Ça serait facile aussi de réduire l’atmosphère à une transe habitée : nappes sonores, guitare et basse lourdes, saxo hanté. Mais ça n’est vraiment pas ça : c’est vachement plus organique qu’éthéré. Les sons orientaux se cognent à une rythmique quasi tribale, le violon perpétuel est plus un clou qu’on enfonce dans la paume. Mon tout est une sensibilité enrichie de voyages et de questionnements, qui s’exprime dans un son ample et très percutant.
Ça serait tentant aussi de tomber dans la facilité et évoquer la mélopée de G.W.Sok comme un prêche. Mais ça serait le genre de prêche asséné par William S. Burroughs, voyez, ce n’est pas qu’il va jouer à Guillaume Tel, mais malgré sa posture hiératique, il est bouillonnant, un récit d’intimité épique rendu à l’échelle d’une pensée plurielle, une mal-aisance toute occidentale ; je pense au titre qui ouvre leur dernier album, "He is afraid and so am I", qui s’avère être un texte de Mahmoud Darwich.
Et ça dit quelque chose du groupe, qui s’approprie des préoccupations de divers endroits troublés du monde, finalement humaines, que notre société se fait un devoir, voire un plaisir de glisser sous la moquette, toute culpabilité bue.

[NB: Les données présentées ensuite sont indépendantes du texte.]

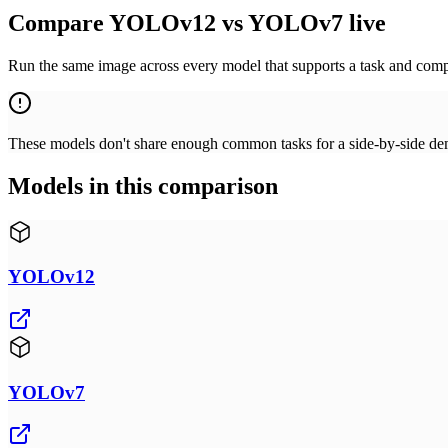
Compare YOLOv12 vs YOLOv7 live
Run the same image across every model that supports a task and compa
These models don't share enough common tasks for a side-by-side demo
Models in this comparison
YOLOv12
YOLOv7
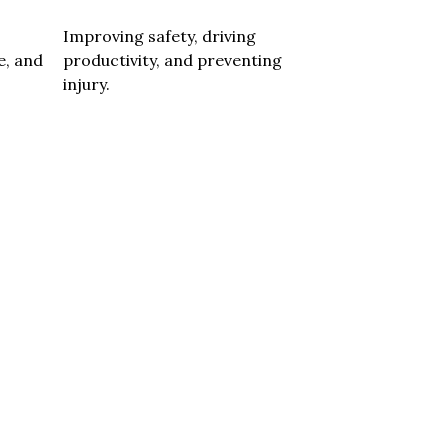
Improving safety, driving
e, and
productivity, and preventing
injury.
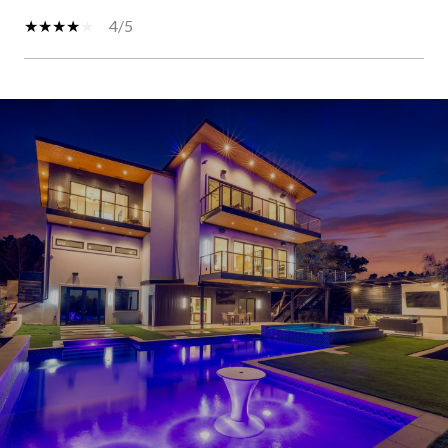
4/5
SHOW MORE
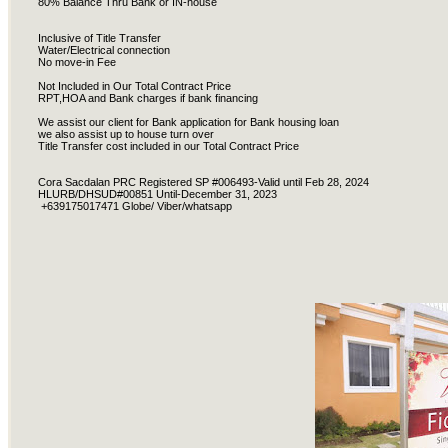
80% Balance Thru Bank or IN-house
Inclusive of Title Transfer
Water/Electrical connection
No move-in Fee
Not Included in Our Total Contract Price
RPT,HOA and Bank charges if bank financing
We assist our client for Bank application for Bank housing loan
we also assist up to house turn over
Title Transfer cost included in our Total Contract Price
Cora Sacdalan PRC Registered SP #006493-Valid until Feb 28, 2024
HLURB/DHSUD#00851 Until-December 31, 2023
+639175017471 Globe/ Viber/whatsapp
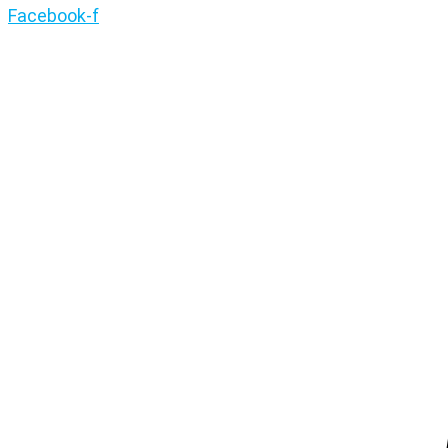
Facebook-f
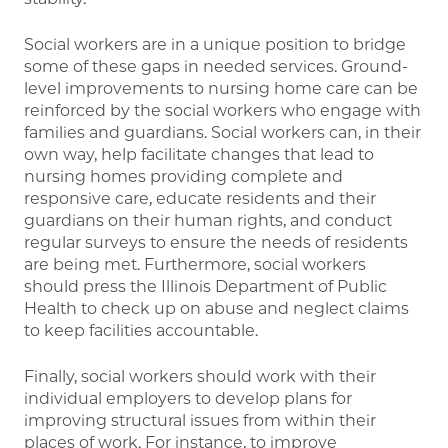
Social workers are in a unique position to bridge
some of these gaps in needed services. Ground-
level improvements to nursing home care can be
reinforced by the social workers who engage with
families and guardians. Social workers can, in their
own way, help facilitate changes that lead to
nursing homes providing complete and
responsive care, educate residents and their
guardians on their human rights, and conduct
regular surveys to ensure the needs of residents
are being met. Furthermore, social workers
should press the Illinois Department of Public
Health to check up on abuse and neglect claims
to keep facilities accountable.
Finally, social workers should work with their
individual employers to develop plans for
improving structural issues from within their
places of work. For instance, to improve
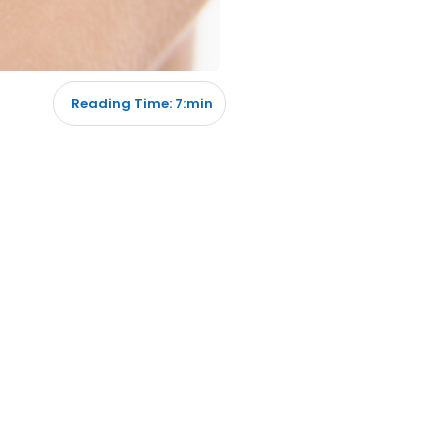
Reading Time: 7:min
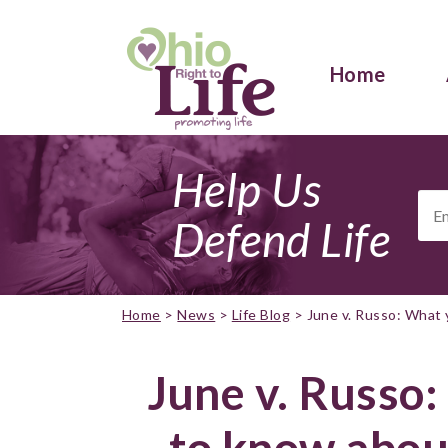
Home
Help Us
Ema
Add
Defend Life
Home
>
News
>
Life Blog
>
June v. Russo: What 
June v. Russo
to know abou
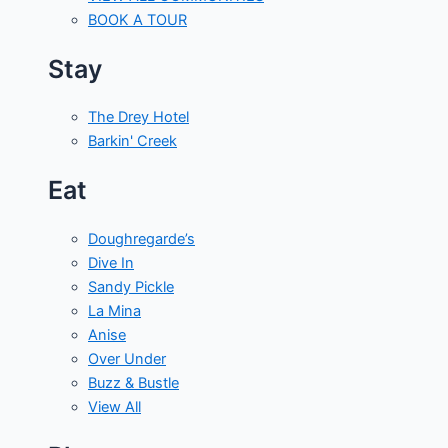
BOOK A TOUR
Stay
The Drey Hotel
Barkin' Creek
Eat
Doughregarde’s
Dive In
Sandy Pickle
La Mina
Anise
Over Under
Buzz & Bustle
View All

Comme l’autre dit qu’il faut céder aux tentations, trois que l’on va satisfaire :
- Dire qu’on s’attendait à Sylvain Joasson aux fûts et qu’on n’a pas été déçus par Jean-Michel Pirès. Et avoir rêvé un instant voir arriver Pascal Bouaziz, oui, je n’ai même pas honte (les deux batteurs sus mentionnés étant membres de Mendelson dont le troisième est disons la tête pensante).
- Dire qu’un combo Oiseaux-Tempêtes / Les Marquises ("Oiseaux-Typhon" ?), ça serait profondément intéressant de jungle et de sauvagerie.
- Dire surtout à quel point ces musique / chant / pulsation / impact / étirement / intelligence / diversité des courants d’influences et efficacité sont rares dans nos paysages sonores, et à quel point on attend 2020 pour les revoir encore dans nos contrées.